I didn't say at any point that I want Linux to behave like Windows, I just used Windows as an example of how easy it should be to use a GUI file manager to carry out very basic file operations. Why do people on this community sem to assume that just because I don't like the way that something works that I don't know how to do anything? It's quite condescending.

Secondly that way is stupid even in windows, you’re destroying all of the organisation you had with no possible way of recovering it. How do you plan on putting the comics back into the folders they were on before you moved them all to a single folder?

No, I didn't. My first sentence says that I run Mylar to manage the comics. I moved the files into Mylar's watch folder so that it would pick them up and process them again. Since I added the cbr comics, I've turned on an option in Mylar that automatically converts new comics to cbz. While doing this, it renames them according to the name of the comic series, and adds metadata to the cbz file that is not in the cbr. While I probably could have found another way to do this, I already have Mylar up and running. Why would I make more work for myself when I have an existing tool that does it automatically and to my pre set preferences?

As far as running random code goes, I'd already found several examples of find being used to find files, and mv is a pretty straightforward command. While I could have put the string together myself with a little bit more searching, I tried Chat GPT to see if there was a GUI based way to do it. Not because I don't like to use the terminal, but because I thought I must be missing something. Basic file operations are pretty much the whole point of file managers, so finding out that Thunar and Catfish couldn't perform a basic task was a bit of a shock. It's not a complex task for a GUI, and other OSes, and apparently other file managers according to some of the replies, can do this very easily.

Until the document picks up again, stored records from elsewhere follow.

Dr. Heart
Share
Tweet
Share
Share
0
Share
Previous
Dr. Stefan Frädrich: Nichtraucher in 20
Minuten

The script you found is the one I will be using, but I haven't done anything with it yet. I was doing what should have been basic maintenance on the files I wanted to convert. I did make a simple mistake, in that I read somewhere else that the script couldn't handle cbr files, and didn't double check before I started getting everything ready.

It was the Catfish documentation that doesn't mention wildcards, and I didn't think that was odd because wildcards are used pretty much everywhere, plus, the documentation didn't cover very much.

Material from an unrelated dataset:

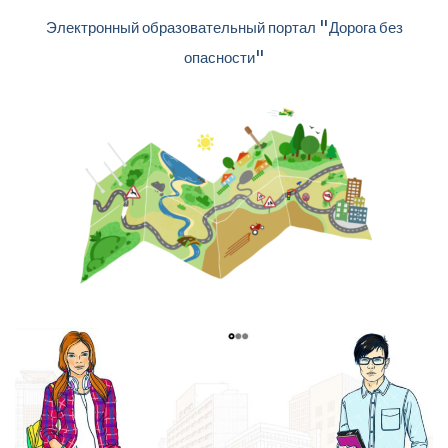
Электронный образовательный портал "Дорога без
опасности"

The reason Thunar doesn’t bother is that 99.999% of the time when a user searches x what he means is really the regexp .x., so that’s what it does

That's part of the problem. They know that wildcards are so commonplace that they assume that it's what someone means. In itself it's not a major problem, but a message saying something like 'You searched for *.cbr, did you mean to search for .cbr?' might have been more helpful than just a blank results screen.

[–] [email protected] 4 points 10 months ago

Why do people on this community sem to assume that just because I don’t like the way that something works that I don’t know how to do anything? It’s quite condescending.

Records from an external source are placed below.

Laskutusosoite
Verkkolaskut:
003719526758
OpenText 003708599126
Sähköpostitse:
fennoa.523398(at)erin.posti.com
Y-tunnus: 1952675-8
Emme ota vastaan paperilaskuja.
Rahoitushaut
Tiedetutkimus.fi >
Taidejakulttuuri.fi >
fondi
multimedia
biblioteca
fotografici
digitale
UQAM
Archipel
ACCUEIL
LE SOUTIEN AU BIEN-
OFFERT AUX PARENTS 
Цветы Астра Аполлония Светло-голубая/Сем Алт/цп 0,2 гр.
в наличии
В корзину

Probably because many of us have seen really snide "This is why nobody uses your stupid shitty OS!!" posts/comments so much that "Here's why people don't use Linux" for 2435808th time this month just sounds like another condescending prick come to tell us how stupid we are for using "bad" software that doesn't work like they expect it to. I see that you seem more reasonable than that but I've also seen others around here with really crappy attitudes and ideas who've maybe stirred up a bit of a defensive mood that your phrasing stepped on.